Masterchef Recap: Flaming Pie
What lies beneath the crust will shock you
It’s “Aussie Classics Week”, and you know what that means - this is going to be AWFUL. It’s going to be awful anyway because Lydia is gone, but they’re going to make it even awfuller by doing “Aussie” things all week. And bringing in Australian guest judges, to contrast with all the Australian guest judges they’ve already had.
Anyway, it’s a mystery box. “We’re celebrating something that’s close to every Australian’s heart,” says Poh, producing a can of vodka from her pocket. The cooks then have to kneel and kiss the feet of Curtis Stone, whose fee for appearing in one episode a year is more than the remainder of the entire show’s budget. Everyone is very excited to meet Curtis and experience firsthand his iconic mixture of barely-repressed anger and general misanthropy.
In each mystery box is either a pie or an ice-cream. The cooks who have a pie must make a pie. The cooks who have an ice-cream must make an ice-cream, because god knows we don’t see enough people making ice-cream on this show. Curtis reveals that the makers of the best pie and ice-cream will have their product rolled out in Coles stores tomorrow, by which he means in several months after the episode airs. The opportunity to have your creation on the shelves of a major supermarket, where millions of Australians will walk past it on their way to buy something they actually want, is priceless, and it adds a real edge of significance to this otherwise totally pointless exercise.
The challenge begins. At no point have the judges told the cooks that they are not allowed to just serve the dish that they found in the box, but none of these cowards are willing to try it. “There’s a lot to play for today,” says Poh, dishonestly. “It’s so fun!” says Curtis, even less honestly. “Curtis, you know your pies,” says Andy, meaning it as an insult. Curtis reveals that it is possible to make more than one kind of pie. “We put mustard in our crusts sometimes,” he says, causing the judges to reel in shock. Jean-Christophe says he’d like to make a parma pie, having started drinking very early this morning.
Hannah now delivers a lengthy monologue about her carefree pie-centric lifestyle - apparently back home barely a day goes by when she does not bake an enormous pile of pies on which her family can recline. Today she is making a cheeseburger pie, a fiendishly difficult concoction that involves putting a cheeseburger in a pie.
Luke makes the brave decision to reveal that he grew up in a very big family, which is why ice-cream is very close to his heart - when you have a big family you have to eat a lot of ice-cream because there’s just no time for anything else. Not like small families, who don’t even own freezers. He is making lemon meringue pie ice-cream, which is cheating because it is a pie and an ice-cream at the same time. “You’ve got a lot to do,” says Andy. “Yes I do,” says Luke, “I hope nobody holds me up by hanging around my bench talking shit.”
“To me, a family-sized pie is all about comforting food and comforting flavours,” says Grace, whose provocative theories have already caused controversy in the academy. She is just about to outline her plan to use a pork pie to get a date with Curtis, when she is interrupted by Andy suffering a large brown stain on his trousers. These moments, common as they are, are rarely caught on camera.

EXCERPTED DATA:
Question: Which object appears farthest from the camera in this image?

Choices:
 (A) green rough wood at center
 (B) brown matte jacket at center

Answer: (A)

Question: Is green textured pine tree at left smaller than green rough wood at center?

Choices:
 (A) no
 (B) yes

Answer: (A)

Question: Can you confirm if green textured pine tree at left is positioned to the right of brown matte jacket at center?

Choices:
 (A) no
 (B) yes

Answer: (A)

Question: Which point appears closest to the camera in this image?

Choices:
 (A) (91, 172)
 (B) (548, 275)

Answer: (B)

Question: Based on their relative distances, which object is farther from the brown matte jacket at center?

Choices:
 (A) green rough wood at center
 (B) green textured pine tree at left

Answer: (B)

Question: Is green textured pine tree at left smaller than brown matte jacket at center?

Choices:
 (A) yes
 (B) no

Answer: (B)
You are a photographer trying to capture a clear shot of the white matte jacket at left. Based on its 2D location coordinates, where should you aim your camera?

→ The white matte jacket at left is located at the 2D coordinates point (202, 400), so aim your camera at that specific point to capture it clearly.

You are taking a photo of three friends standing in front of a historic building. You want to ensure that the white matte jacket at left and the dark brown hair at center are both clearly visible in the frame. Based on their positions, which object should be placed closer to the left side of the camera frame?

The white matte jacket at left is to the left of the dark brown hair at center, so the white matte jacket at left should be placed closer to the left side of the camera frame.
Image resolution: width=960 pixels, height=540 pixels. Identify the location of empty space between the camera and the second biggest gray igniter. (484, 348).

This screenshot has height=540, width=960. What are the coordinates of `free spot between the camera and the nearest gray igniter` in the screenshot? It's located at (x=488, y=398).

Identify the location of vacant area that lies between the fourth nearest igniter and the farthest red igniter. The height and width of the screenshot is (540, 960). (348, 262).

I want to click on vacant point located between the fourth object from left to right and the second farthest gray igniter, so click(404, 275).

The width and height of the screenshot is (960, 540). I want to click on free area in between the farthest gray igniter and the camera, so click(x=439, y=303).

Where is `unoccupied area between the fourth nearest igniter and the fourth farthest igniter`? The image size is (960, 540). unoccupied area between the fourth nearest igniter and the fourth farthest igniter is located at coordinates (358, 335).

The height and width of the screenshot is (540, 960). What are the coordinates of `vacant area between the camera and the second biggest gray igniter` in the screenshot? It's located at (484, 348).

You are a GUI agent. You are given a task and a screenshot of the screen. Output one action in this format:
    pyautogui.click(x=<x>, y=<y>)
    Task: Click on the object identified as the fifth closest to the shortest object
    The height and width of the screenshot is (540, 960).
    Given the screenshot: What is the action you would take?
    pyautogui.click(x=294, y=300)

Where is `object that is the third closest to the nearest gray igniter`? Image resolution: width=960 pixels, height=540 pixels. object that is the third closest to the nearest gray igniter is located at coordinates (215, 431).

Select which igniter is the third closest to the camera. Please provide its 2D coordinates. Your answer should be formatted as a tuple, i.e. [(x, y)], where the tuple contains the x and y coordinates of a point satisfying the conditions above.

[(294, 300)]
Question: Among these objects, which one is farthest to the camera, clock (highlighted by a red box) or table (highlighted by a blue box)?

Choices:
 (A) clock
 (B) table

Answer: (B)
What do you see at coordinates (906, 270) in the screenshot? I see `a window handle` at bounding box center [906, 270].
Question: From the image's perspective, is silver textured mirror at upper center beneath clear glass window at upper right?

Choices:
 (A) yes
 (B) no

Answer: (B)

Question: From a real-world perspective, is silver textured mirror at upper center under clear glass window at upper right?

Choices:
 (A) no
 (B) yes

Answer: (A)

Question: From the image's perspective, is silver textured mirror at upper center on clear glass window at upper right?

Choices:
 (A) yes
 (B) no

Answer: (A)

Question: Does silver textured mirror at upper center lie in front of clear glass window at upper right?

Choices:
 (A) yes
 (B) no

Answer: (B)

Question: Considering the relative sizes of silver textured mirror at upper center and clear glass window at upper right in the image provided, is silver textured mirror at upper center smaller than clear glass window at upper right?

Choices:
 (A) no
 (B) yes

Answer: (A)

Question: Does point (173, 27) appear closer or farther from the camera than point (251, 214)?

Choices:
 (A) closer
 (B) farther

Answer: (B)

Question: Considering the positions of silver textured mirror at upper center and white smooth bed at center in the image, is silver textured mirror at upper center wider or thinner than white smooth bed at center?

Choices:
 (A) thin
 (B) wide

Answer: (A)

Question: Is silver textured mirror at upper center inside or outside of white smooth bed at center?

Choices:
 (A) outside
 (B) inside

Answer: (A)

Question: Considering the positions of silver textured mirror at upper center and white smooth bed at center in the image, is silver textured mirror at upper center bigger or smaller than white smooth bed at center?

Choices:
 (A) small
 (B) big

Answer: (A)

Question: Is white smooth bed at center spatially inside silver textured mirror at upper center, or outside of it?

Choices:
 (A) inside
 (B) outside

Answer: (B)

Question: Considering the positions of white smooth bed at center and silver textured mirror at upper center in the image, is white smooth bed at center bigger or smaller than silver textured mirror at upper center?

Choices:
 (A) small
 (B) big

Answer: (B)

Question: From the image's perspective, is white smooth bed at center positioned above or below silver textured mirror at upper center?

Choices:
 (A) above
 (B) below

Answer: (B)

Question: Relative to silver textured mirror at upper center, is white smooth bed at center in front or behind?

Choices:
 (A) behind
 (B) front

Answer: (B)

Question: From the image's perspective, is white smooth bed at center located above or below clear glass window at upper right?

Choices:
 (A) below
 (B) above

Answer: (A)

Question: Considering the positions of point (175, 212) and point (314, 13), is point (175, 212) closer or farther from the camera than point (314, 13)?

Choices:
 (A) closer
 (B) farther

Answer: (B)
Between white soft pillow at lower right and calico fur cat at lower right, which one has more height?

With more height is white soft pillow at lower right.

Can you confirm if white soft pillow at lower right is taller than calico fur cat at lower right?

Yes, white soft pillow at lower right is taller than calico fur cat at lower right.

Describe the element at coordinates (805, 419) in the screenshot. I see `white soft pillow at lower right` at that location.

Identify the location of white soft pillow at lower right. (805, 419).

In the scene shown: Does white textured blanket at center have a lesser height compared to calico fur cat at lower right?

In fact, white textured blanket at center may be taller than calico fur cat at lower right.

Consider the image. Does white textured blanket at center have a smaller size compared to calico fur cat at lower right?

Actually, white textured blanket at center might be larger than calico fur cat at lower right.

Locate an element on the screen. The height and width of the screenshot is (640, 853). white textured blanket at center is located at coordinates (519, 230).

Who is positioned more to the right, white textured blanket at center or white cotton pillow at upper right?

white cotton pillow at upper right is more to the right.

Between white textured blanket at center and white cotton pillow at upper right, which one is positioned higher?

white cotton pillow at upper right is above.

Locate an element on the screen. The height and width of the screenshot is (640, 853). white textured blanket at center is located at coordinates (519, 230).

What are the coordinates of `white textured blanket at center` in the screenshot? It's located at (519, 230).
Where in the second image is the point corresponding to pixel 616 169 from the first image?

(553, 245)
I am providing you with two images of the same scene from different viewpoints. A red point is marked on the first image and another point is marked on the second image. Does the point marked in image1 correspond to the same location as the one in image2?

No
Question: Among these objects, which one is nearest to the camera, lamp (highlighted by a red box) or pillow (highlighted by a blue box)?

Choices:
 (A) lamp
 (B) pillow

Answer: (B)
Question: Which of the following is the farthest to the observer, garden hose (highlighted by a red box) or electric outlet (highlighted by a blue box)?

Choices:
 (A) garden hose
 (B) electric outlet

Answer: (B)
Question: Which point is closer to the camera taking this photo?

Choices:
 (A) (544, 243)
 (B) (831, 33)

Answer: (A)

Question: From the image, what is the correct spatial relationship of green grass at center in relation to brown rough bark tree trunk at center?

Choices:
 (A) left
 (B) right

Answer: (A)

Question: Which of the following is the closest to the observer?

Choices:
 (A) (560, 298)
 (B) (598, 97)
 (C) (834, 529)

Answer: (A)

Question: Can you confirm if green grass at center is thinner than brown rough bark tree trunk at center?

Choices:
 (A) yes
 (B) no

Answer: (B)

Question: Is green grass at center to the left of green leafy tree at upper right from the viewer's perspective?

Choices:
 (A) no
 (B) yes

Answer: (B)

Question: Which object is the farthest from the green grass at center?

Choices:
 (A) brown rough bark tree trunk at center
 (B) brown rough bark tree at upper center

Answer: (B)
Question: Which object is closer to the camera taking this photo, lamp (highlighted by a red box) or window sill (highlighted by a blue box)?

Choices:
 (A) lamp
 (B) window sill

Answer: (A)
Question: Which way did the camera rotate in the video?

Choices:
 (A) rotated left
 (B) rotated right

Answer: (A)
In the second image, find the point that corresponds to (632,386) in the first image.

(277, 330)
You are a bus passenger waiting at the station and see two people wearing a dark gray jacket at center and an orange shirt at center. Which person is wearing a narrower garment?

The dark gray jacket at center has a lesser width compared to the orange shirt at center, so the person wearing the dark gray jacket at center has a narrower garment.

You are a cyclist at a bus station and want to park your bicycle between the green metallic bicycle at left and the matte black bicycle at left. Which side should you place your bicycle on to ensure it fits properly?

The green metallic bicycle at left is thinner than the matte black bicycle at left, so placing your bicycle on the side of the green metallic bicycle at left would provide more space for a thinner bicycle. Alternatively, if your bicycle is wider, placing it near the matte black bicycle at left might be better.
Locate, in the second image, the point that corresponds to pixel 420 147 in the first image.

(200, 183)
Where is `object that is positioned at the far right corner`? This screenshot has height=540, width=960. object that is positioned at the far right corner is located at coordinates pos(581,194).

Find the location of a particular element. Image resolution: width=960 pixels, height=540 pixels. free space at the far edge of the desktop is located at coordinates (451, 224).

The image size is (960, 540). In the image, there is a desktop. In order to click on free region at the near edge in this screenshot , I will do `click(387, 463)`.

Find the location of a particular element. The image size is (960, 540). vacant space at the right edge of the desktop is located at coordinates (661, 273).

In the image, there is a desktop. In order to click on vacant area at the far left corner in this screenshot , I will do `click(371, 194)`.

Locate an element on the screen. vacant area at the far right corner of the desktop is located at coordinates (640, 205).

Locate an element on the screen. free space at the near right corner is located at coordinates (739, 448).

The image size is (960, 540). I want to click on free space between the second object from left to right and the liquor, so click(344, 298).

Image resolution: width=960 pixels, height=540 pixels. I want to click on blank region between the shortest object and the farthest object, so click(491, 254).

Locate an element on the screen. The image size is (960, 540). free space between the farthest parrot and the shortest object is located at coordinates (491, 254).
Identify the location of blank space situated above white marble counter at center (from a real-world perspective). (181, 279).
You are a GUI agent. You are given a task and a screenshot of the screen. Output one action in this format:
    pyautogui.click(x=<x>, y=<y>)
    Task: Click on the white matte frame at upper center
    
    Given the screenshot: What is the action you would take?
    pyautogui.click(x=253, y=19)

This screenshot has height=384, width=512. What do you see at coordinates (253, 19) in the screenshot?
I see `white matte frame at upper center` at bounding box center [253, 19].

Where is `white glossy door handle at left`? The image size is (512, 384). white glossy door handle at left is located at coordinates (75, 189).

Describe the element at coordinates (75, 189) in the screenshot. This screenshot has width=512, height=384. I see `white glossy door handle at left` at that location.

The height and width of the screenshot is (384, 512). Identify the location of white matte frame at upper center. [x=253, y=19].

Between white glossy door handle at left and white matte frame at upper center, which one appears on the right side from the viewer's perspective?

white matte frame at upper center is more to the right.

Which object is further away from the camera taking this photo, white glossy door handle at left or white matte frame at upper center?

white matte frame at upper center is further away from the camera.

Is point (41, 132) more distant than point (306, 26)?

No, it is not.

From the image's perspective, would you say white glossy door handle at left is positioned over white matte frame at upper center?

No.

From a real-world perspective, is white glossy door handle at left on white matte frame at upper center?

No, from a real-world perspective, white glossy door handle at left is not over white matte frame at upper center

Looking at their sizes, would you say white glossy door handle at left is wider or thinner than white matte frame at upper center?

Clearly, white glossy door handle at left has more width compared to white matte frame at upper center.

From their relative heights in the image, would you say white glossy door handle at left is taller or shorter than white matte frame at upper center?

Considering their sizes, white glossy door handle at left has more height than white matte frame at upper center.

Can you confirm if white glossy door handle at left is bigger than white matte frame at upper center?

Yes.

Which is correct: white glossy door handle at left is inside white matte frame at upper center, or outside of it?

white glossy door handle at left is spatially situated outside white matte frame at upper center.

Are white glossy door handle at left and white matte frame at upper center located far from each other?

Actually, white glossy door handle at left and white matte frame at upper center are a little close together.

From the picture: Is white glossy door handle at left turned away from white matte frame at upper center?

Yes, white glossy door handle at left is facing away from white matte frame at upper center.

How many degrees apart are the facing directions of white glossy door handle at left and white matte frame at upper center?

TASK BRIEF:
Please answer these questions about the Masterchef recap above:
(a) What is Hannah making?
(b) What flavor of ice-cream is Luke making?
(c) In which stores will the best pie and ice-cream be rolled out?

WORKED SOLUTION:
(a) A cheeseburger pie.
(b) Lemon meringue pie ice-cream.
(c) Coles stores.